Sunday 2 April 2017

US Border Issues - For and Against (?)



The National Network for Immigrant and Refugee Rights

The Home /About Us page of this website has an invitational and ‘soft’ mission statement:
Dream. Rise. Organise. This is an interesting statement as it appears to have a link with America’s original immigrant history. It links back to the time when thousands of people were leaving Europe, escaping economic, religious or political hardships. Literature containing their stories often begins with the notion of a dream – to escape, get away or get free from some injustice. America represented the land of the free, where opportunity awaits. It is a powerful rallying call for action – follow the dream.

The second word ‘Rise’ also has powerful connotations. It builds on the potential for the freedoms and opportunities stirred up by the dream. It carries a strong element of the  notions around success and implications for an upward trajectory in all aspects of life: social, cultural, educational, employment. Its’ very vagueness is a clever ploy. It can mean anything the reader wants it to mean.

The third word ‘Organise’ has an extra special relevance at this time in US history. It would be useful to discover when this third word came into being in the mission statement? The organisation has been in existence since 1986. A diverse group of grass roots community groups and faith, labour and civil rights leaders met during the campaign for immigration reform that eventually led to the Immigration Reform and Control Act of 1986. The key issues then were the criminalisation of undocumented immigrant workers and the growing militarisation of the US-Mexico border.  The site has considerable reports and resources relating to the actions and policy intentions of President Trump. For the people involved in the organisation, this third word, ‘Organise’ must feel almost prophetic – a clarion call to face what potentially must feel like an escalating, humanitarian crisis.

NumbersUSA


This site was located via another site named The Southern Poverty Law Center ,https://www.splcenter.org/about. This site had listed 10 sites which it stated were anti-immigration. It described many of these organisations as racist and aggressively anti immigration. “in the eyes of most of these groups, immigrants…are responsible for nearly all the countries ills, from poverty and inner city decay to crime, urban sprawl and environmental degradation.”  Many of the actual links to these sites were dead and made me wonder if the organisations had dwindled during the Obama presidency. My research therefore defaulted to the one of the few live links : numbersusa.com. The site makes a  strong case for ‘not bashing immigrants’. In other words, it is not about the people, but the numbers of people involved.

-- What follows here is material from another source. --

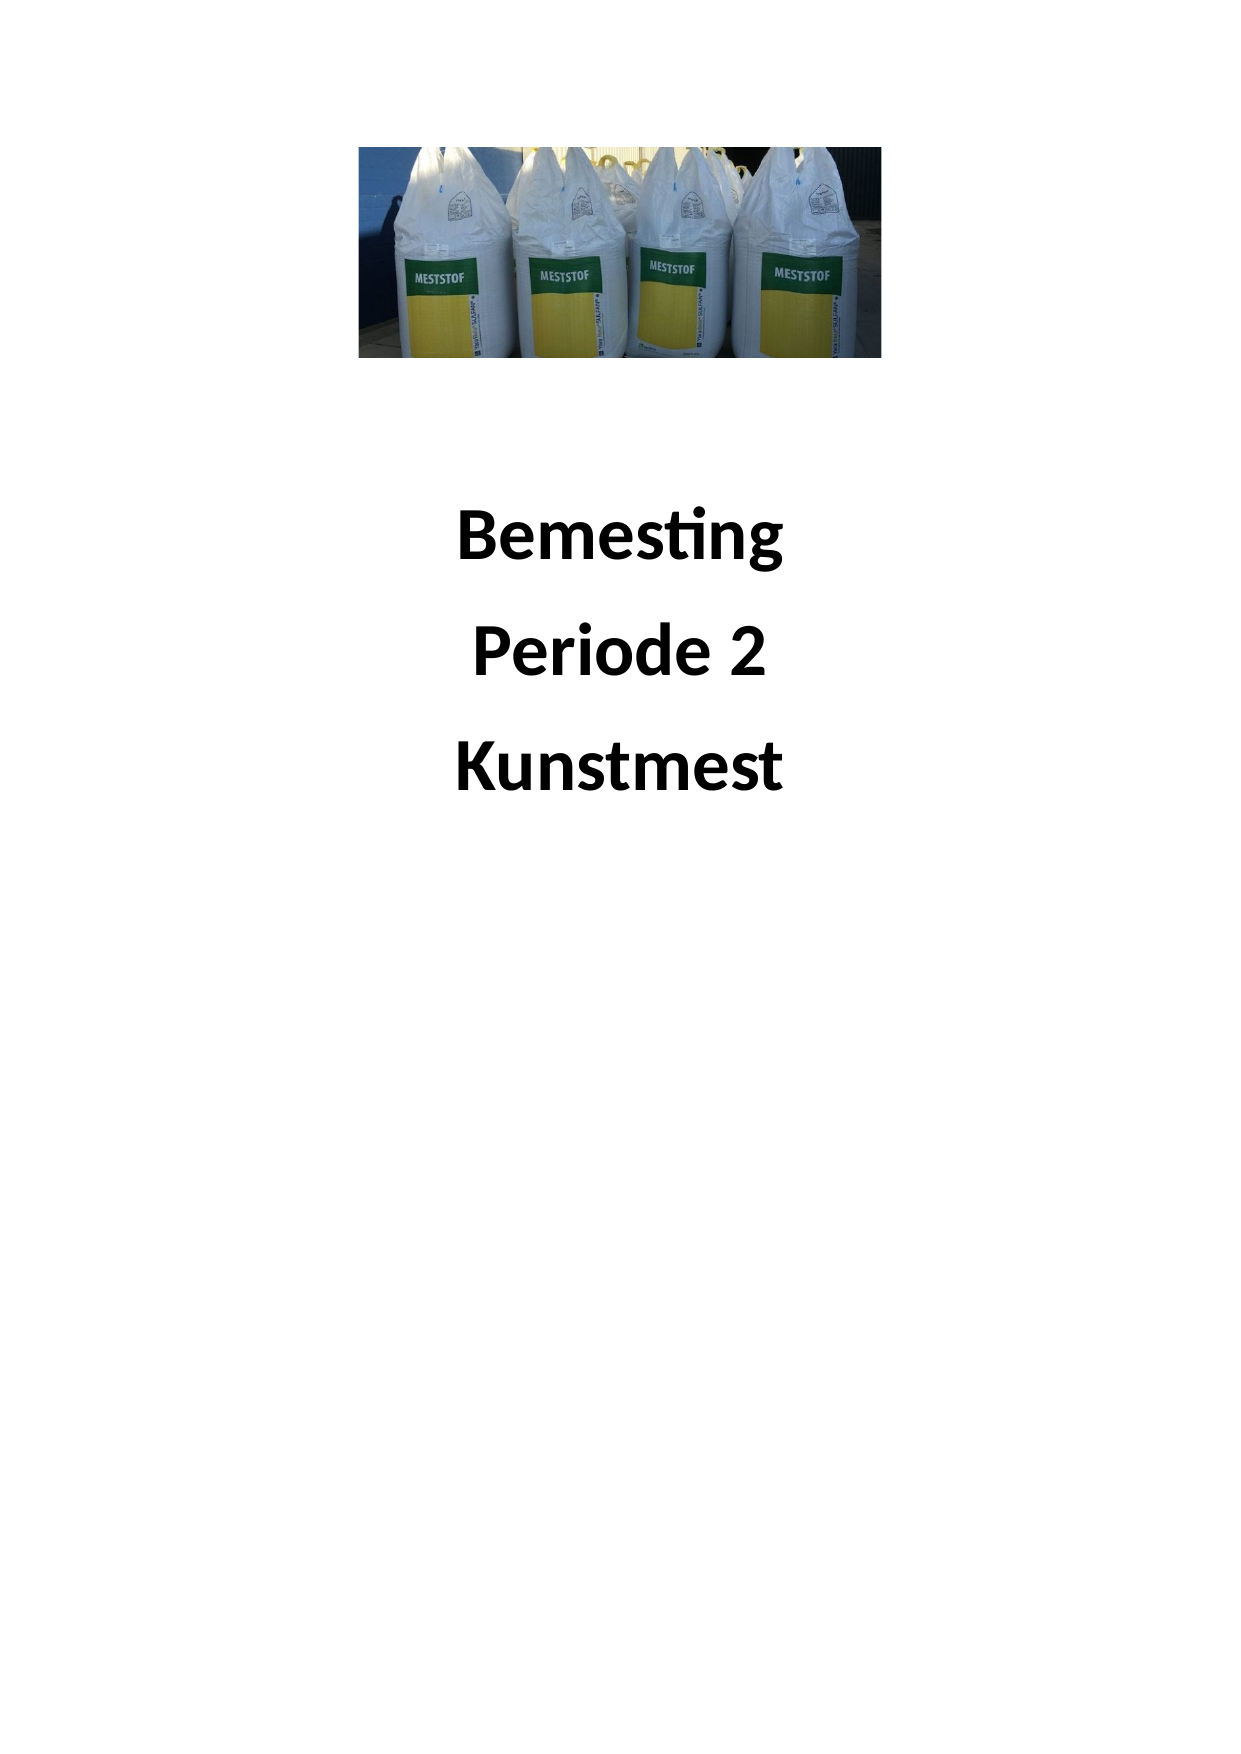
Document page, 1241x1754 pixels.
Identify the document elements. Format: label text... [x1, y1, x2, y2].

It focuses on critiques of government policy or ‘officials’ who have allowed this state of affairs to occur. And ‘the state of affairs?’ For this organisation, it is contained in its statement of values:

·       “The most important factor in federal immigration policy is the numbers – the annual level of immigration.
·       Annual immigration should be set at a level that allows the stabilization of U.S. population and long-term sustainability of the American quality of life.
·       U.S. immigration policy should serve the national interest and prioritize the admission of spouses and minor children including adoptees, workers with extraordinary skills, and asylees and refugees.
·       U.S. immigration policy should support American workers, especially the most vulnerable, by preventing wage suppression and unfair competition for jobs.
·       Congress, through legislation, and the Executive branch, through enforcement policy, bear the burden of blame for—and the responsibility to correct—problems associated with current immigration policy.
·       Immigrant bashing, xenophobia, nativism, and racism are unacceptable responses to federal immigration policy failures. Race and ethnicity should play no role in the debate and establishment of immigration policy.”

The organisation makes a strong case that it is a forum for debate and that it insists on civility to all in facilitating  the debate around immigration.